I am trying to evaluate $$\int \frac{\cos x}{a-\cos x} \mathrm{d}x \quad (1)$$
Since there is a ratio of trigonometric functions, I tried to reduce the problem to a polynomial ratio by using Weierstrass substitutions:
$$t = \tan\left(\frac{x}{2}\right) \iff x = 2\arctan(t) \iff \mathrm{d}x = \frac{2}{t^2+1}$$
$$\cos x = \dfrac{1 - t^2}{1 + t^2}$$
$$\sin x = \dfrac{2t}{1 + t^2}$$ Therefore from $(1)$:
$$ \int \frac{1-t^2}{1+t^2} \frac{1}{a-\frac{1-t^2}{1+t^2}}\frac{2}{1+t^2}\mathrm{d}t = a \int \frac{1-t^2}{1+t^2} \frac{1}{1+(a+1)t^2} \mathrm{d}t $$
The function is a ratio such as: $\deg(1-t^2) = 2 < 4 = \deg((1+3t^2)(1+t^2))$ therefore we can break the relationship to partial fractions. We notice that the denominator has complex roots, therefore:
$$ \int \frac{1-t^2}{(1+t^2)(1+(a+1)t^2)} \mathrm{d}t = \cdots = \int -\frac{1}{t^2+1}+\frac{2}{(a+1)t^2+1} \mathrm{d}t$$
Therefore,
$$\int \frac{\cos x}{a-\cos x} \mathrm{d}x = -x + \frac{2a}{\sqrt{a^2-1}} \tan^{-1} \left(\sqrt{\frac{a+1}{a-1}} \tan \frac{x}{2} \right) + C$$
I feel there is an easier way to evaluate this integral. Can you come up with one?
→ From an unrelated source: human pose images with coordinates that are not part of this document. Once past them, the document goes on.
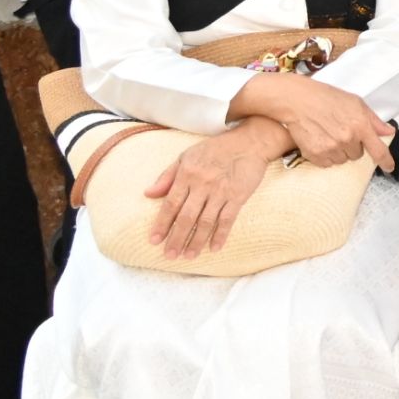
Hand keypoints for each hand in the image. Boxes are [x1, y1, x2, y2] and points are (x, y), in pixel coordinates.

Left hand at [144, 123, 278, 258]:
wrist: (250, 142)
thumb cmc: (216, 149)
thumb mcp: (187, 156)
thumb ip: (167, 176)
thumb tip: (148, 194)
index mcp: (187, 174)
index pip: (170, 204)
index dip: (162, 224)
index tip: (154, 240)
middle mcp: (202, 184)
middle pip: (186, 217)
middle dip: (176, 238)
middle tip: (170, 255)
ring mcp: (221, 191)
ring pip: (205, 221)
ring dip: (196, 241)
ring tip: (188, 256)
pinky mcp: (238, 195)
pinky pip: (228, 219)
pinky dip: (221, 234)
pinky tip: (214, 248)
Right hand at [237, 74, 396, 169]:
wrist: (298, 100)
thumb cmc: (326, 98)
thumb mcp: (356, 103)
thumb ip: (373, 120)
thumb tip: (388, 131)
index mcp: (360, 125)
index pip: (378, 150)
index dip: (386, 161)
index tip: (389, 167)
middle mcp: (347, 138)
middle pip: (357, 155)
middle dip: (352, 146)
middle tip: (341, 132)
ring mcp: (330, 148)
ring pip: (342, 160)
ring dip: (338, 152)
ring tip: (329, 135)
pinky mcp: (315, 154)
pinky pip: (327, 164)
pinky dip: (325, 156)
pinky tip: (320, 141)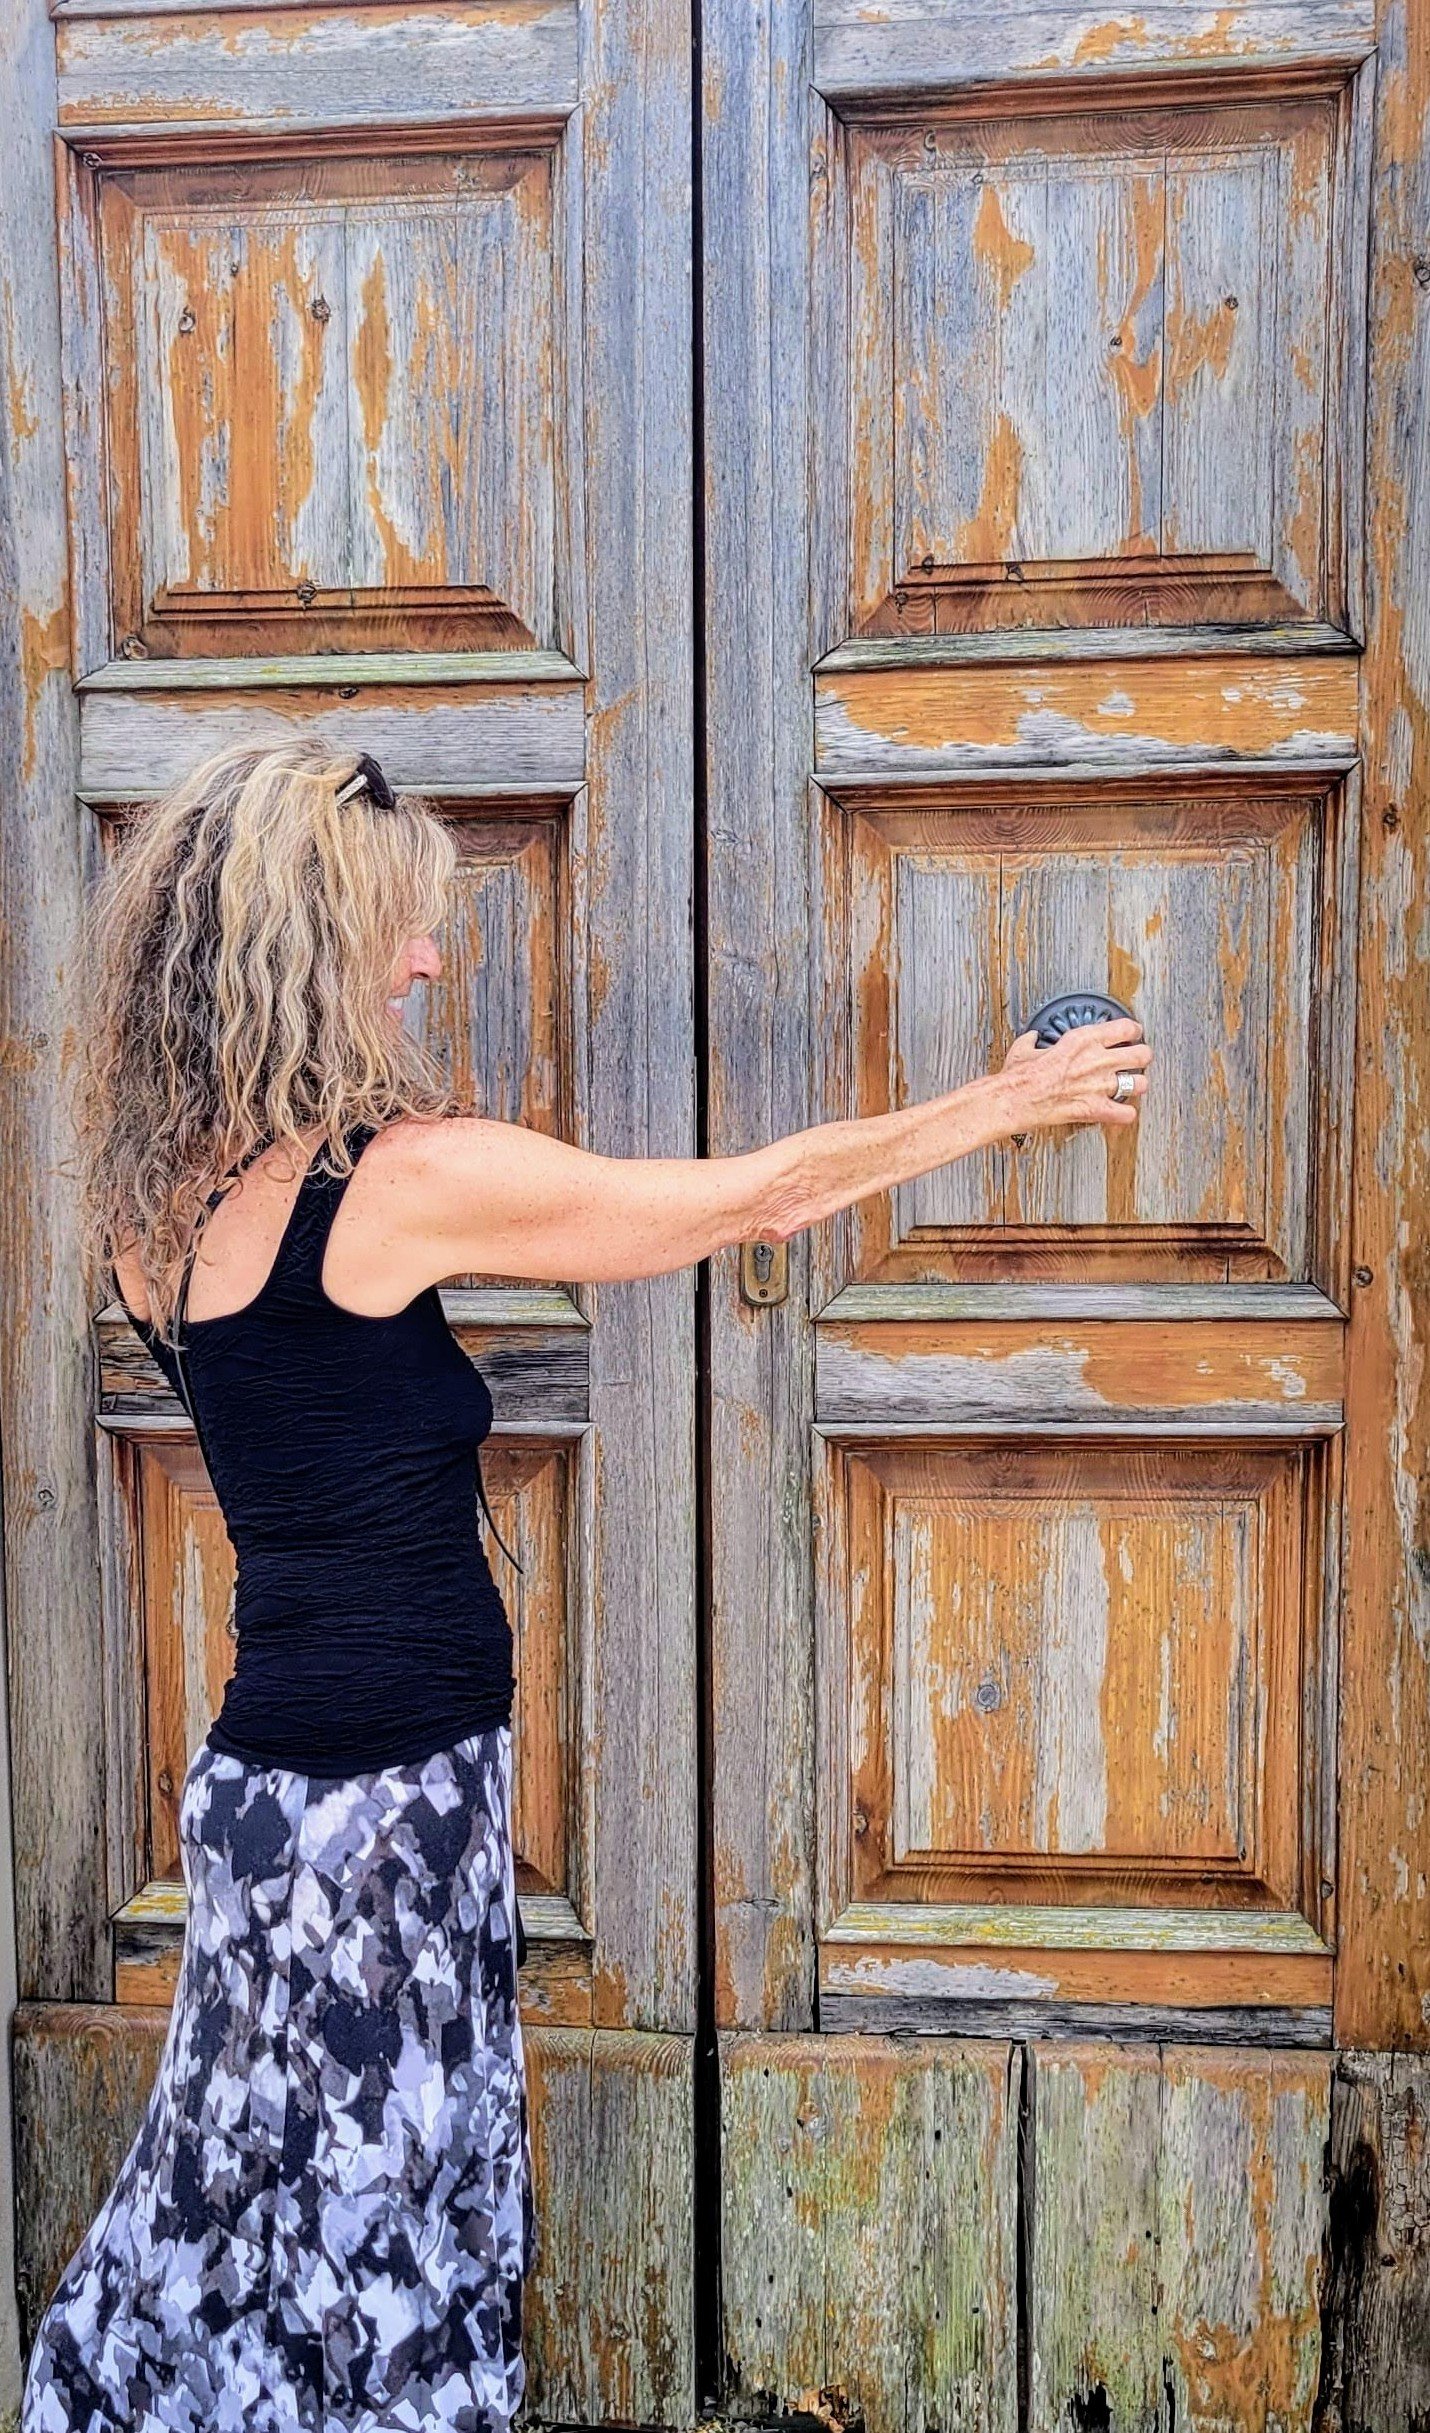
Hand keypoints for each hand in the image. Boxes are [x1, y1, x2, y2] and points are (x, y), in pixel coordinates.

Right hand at [1000, 1017, 1151, 1133]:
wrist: (1016, 1099)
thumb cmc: (1020, 1076)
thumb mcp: (1025, 1048)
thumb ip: (1033, 1042)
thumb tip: (1032, 1040)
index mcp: (1083, 1040)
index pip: (1125, 1027)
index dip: (1132, 1031)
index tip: (1131, 1034)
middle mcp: (1097, 1060)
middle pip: (1141, 1054)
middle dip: (1142, 1056)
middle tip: (1138, 1058)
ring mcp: (1099, 1086)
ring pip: (1140, 1083)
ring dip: (1137, 1085)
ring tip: (1131, 1085)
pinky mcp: (1095, 1109)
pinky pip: (1126, 1114)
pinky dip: (1125, 1114)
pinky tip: (1121, 1111)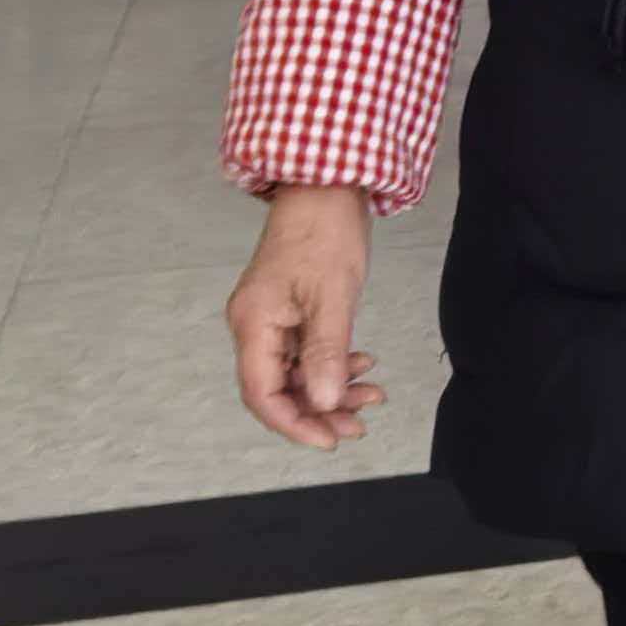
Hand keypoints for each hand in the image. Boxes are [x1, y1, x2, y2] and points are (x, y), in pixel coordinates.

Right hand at [227, 185, 382, 450]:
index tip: (329, 441)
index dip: (294, 424)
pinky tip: (363, 364)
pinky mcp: (290, 309)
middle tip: (359, 425)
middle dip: (320, 410)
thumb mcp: (333, 297)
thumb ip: (326, 353)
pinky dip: (334, 362)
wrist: (327, 184)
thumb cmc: (325, 230)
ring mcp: (271, 317)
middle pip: (280, 388)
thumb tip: (323, 404)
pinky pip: (307, 350)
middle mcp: (254, 325)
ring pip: (297, 372)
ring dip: (332, 387)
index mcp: (253, 324)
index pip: (262, 394)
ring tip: (372, 394)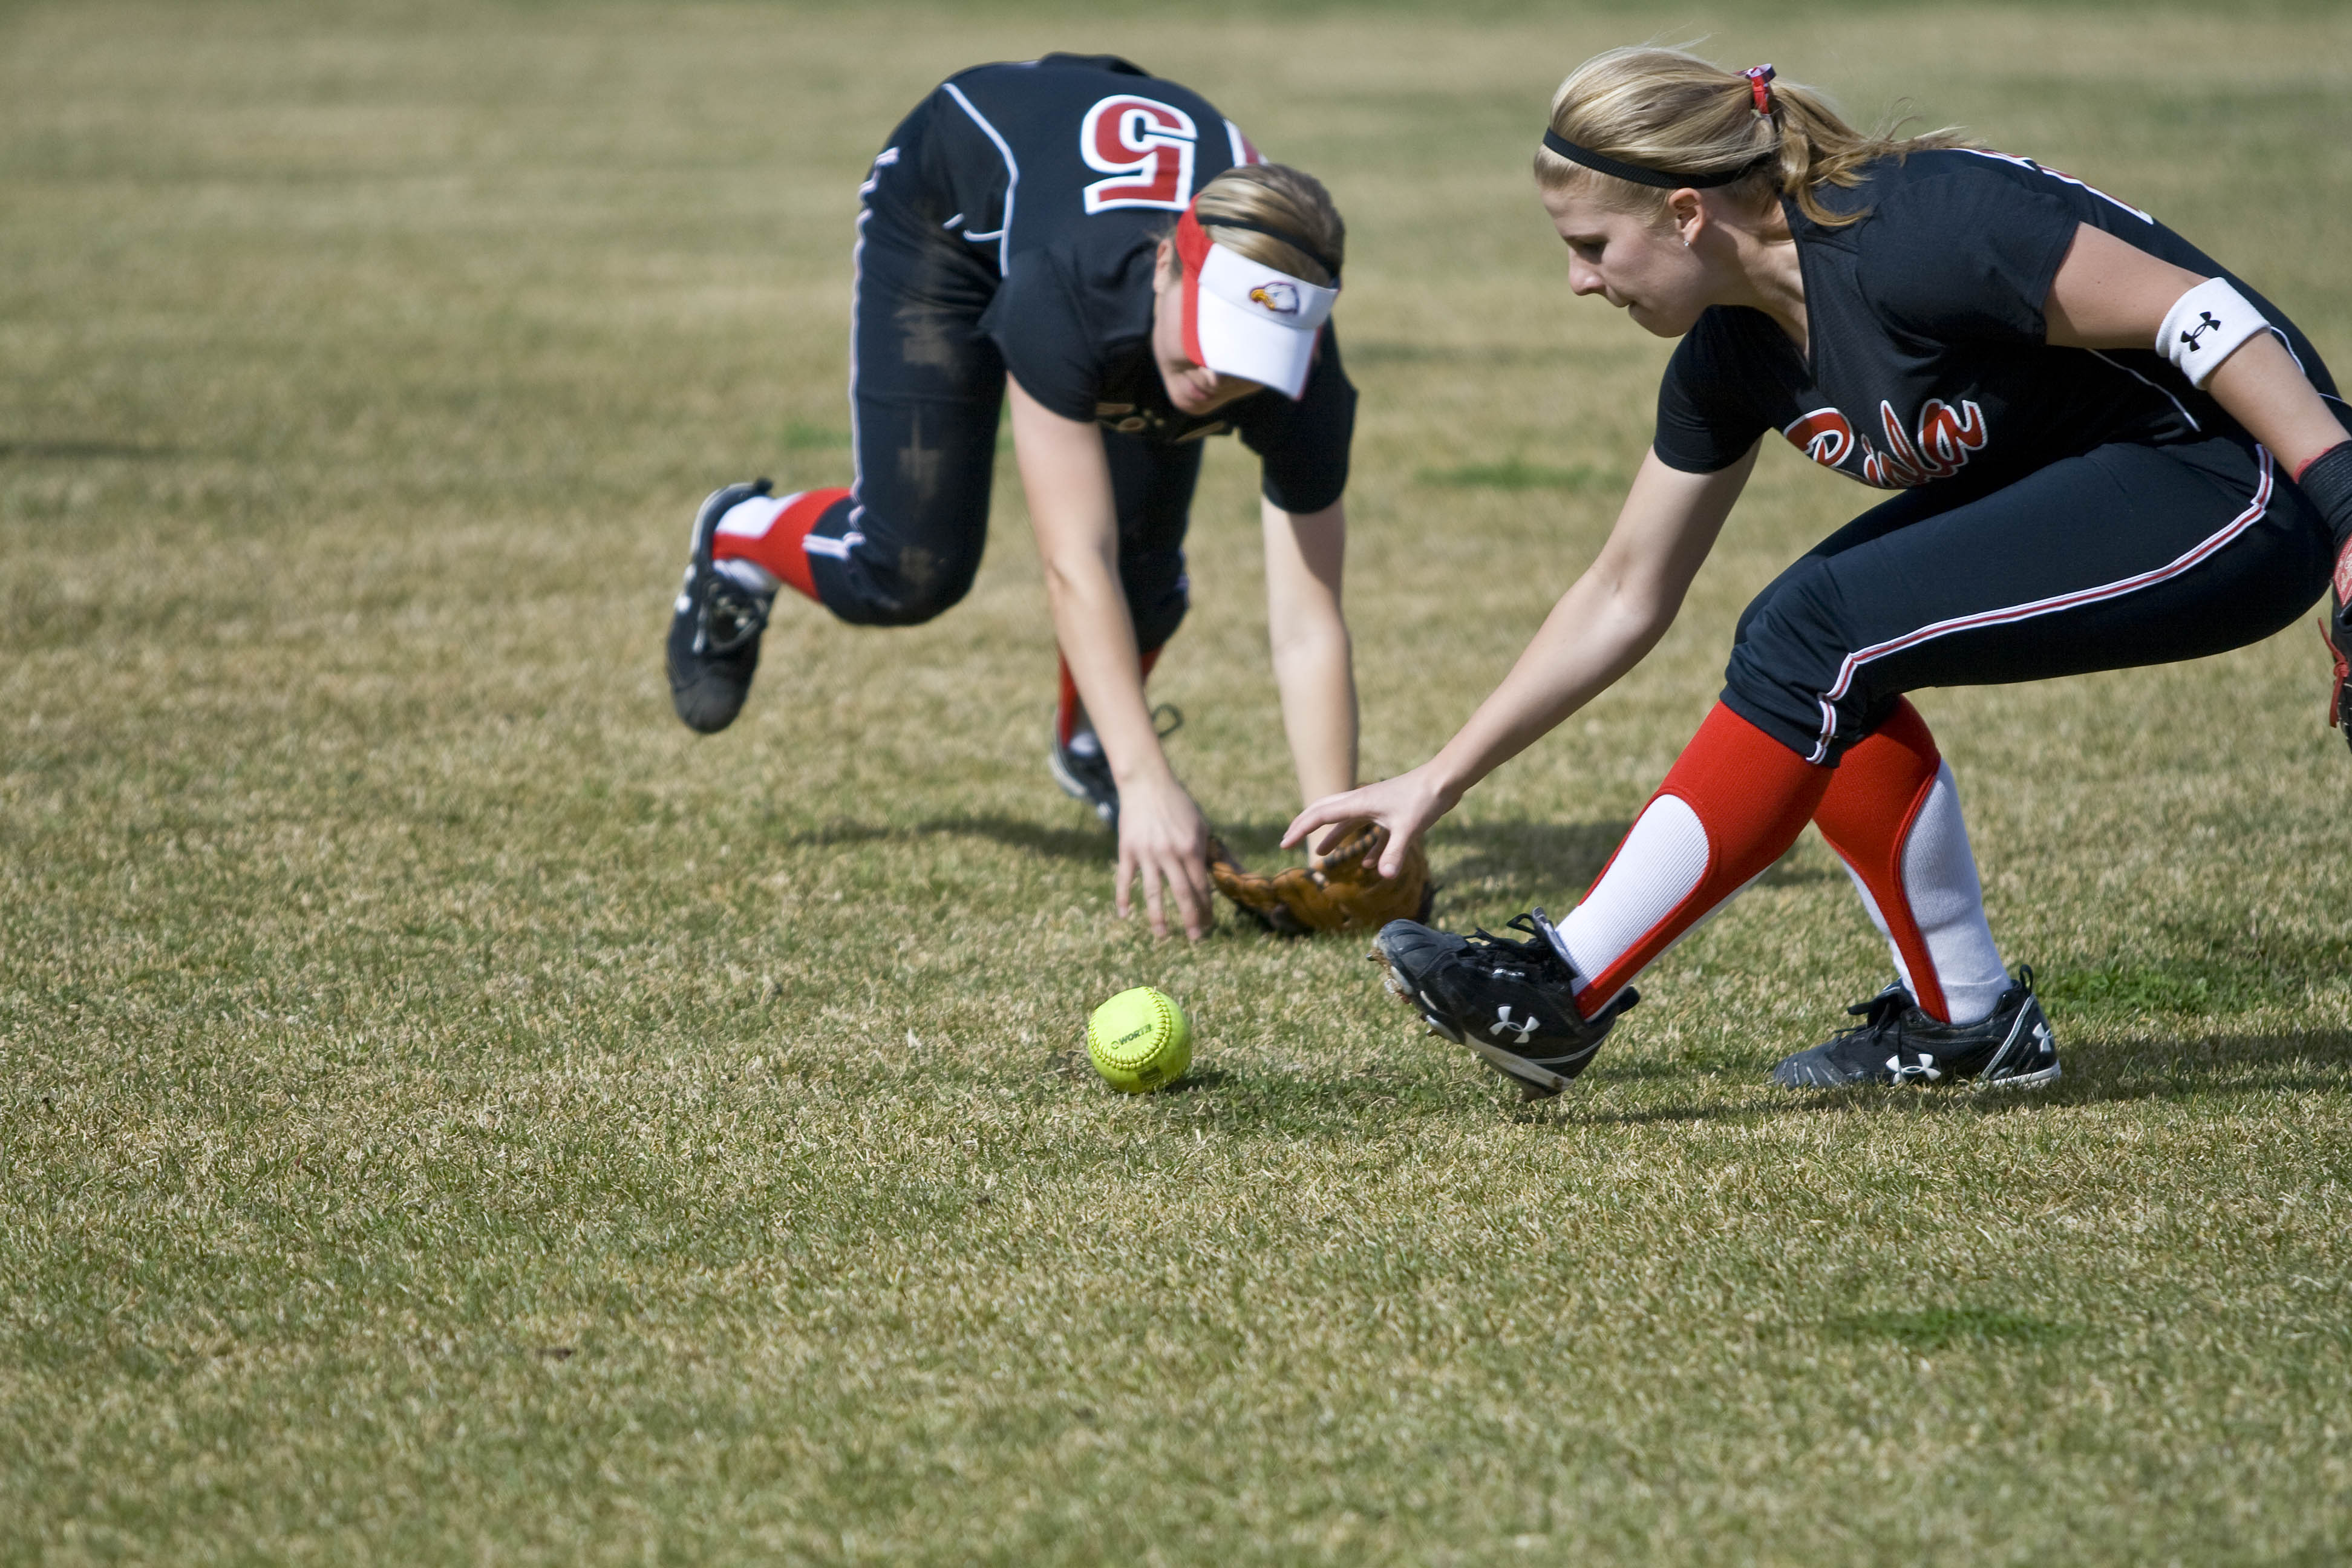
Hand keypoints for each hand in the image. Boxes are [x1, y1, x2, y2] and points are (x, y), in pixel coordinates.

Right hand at [1116, 769, 1212, 939]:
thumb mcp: (1200, 824)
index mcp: (1191, 848)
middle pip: (1182, 894)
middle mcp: (1170, 853)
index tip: (1209, 924)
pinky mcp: (1127, 850)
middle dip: (1191, 919)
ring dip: (1158, 918)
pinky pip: (1124, 879)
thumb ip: (1204, 850)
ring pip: (1153, 893)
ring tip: (1162, 936)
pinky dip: (1123, 898)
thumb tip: (1213, 876)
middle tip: (1195, 938)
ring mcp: (1147, 853)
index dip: (1207, 907)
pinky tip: (1124, 915)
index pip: (1201, 886)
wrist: (1147, 782)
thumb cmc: (1178, 803)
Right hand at [1281, 761, 1457, 880]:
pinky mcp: (1392, 812)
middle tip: (1288, 840)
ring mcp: (1377, 806)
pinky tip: (1369, 864)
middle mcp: (1362, 802)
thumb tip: (1384, 877)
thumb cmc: (1425, 799)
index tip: (1284, 845)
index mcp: (1358, 803)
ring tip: (1321, 855)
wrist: (1446, 780)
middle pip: (1325, 812)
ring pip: (1346, 822)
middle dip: (1305, 826)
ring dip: (1333, 837)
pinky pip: (1371, 830)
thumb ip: (1394, 853)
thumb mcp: (1409, 829)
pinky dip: (1366, 846)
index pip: (1319, 815)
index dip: (1300, 830)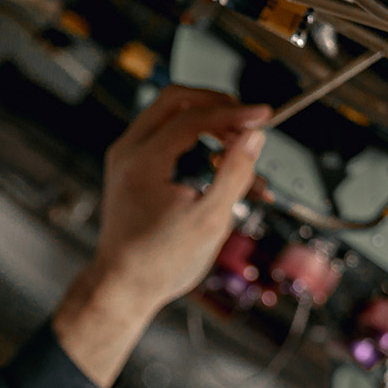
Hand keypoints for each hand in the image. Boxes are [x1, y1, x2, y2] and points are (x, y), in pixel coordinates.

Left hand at [82, 86, 270, 311]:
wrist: (122, 287)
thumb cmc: (160, 263)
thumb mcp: (209, 220)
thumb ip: (234, 174)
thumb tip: (254, 136)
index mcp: (142, 161)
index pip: (193, 117)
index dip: (234, 113)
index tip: (265, 116)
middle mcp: (127, 151)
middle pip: (178, 100)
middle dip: (218, 107)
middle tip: (249, 123)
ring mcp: (126, 157)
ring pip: (172, 116)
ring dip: (210, 126)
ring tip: (242, 155)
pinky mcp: (132, 168)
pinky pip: (167, 139)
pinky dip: (196, 144)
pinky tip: (224, 170)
Let $|a| > 1$. Observe $$f_a(x) = \frac{\cos x}{a - \cos x} = \frac{(\cos x - a) + a}{a - \cos x} = -1 + \frac{a}{a - \cos x} = -1 + \frac{a}{a - (1 - 2 \sin^2 \frac{x}{2})}$$ where we have employed the half-angle identity $$\sin^2 \frac{x}{2} = \frac{1 - \cos x}{2}.$$ Consequently $$\begin{align} f_a(x) &= -1 + a \frac{1}{(a-1) + 2 \sin^2 \frac{x}{2}} \\ &= -1 + a \frac{\sec^2 \frac{x}{2}}{(a-1) \sec^2 \frac{x}{2} + 2 \tan^2 \frac{x}{2}} \\ &= -1 + a \frac{\sec^2 \frac{x}{2}}{(a-1)(1+\tan^2 \frac{x}{2}) + 2 \tan^2 \frac{x}{2}} \\ &= -1 + \frac{2a}{a-1} \frac{\frac{1}{2}\sec^2 \frac{x}{2}}{1+ \frac{a+1}{a-1} \tan^2 \frac{x}{2}}. \end{align}$$ With the substitution $$u = \sqrt{\frac{a+1}{a-1}}\tan \frac{x}{2}, \quad du = \frac{1}{2}\sqrt{\frac{a+1}{a-1}} \sec^2 \frac{x}{2} \, dx,$$ we obtain $$\begin{align} \int f_a(x) \, dx &= -x + \frac{2a}{a-1} \sqrt{\frac{a-1}{a+1}} \int \frac{du}{1 + u^2} \\ &= -x + \frac{2a}{\sqrt{a^2-1}} \tan^{-1} u + C \\ &= -x + \frac{2a}{\sqrt{a^2-1}} \tan^{-1} \left(\sqrt{\frac{a+1}{a-1}} \tan \frac{x}{2} \right) + C. \end{align}$$ Of course, I have taken the trouble to write out each step in detail which makes the solution longer than it really needs to be.
As an exercise for the reader, how is this approach modified if $|a| < 1$?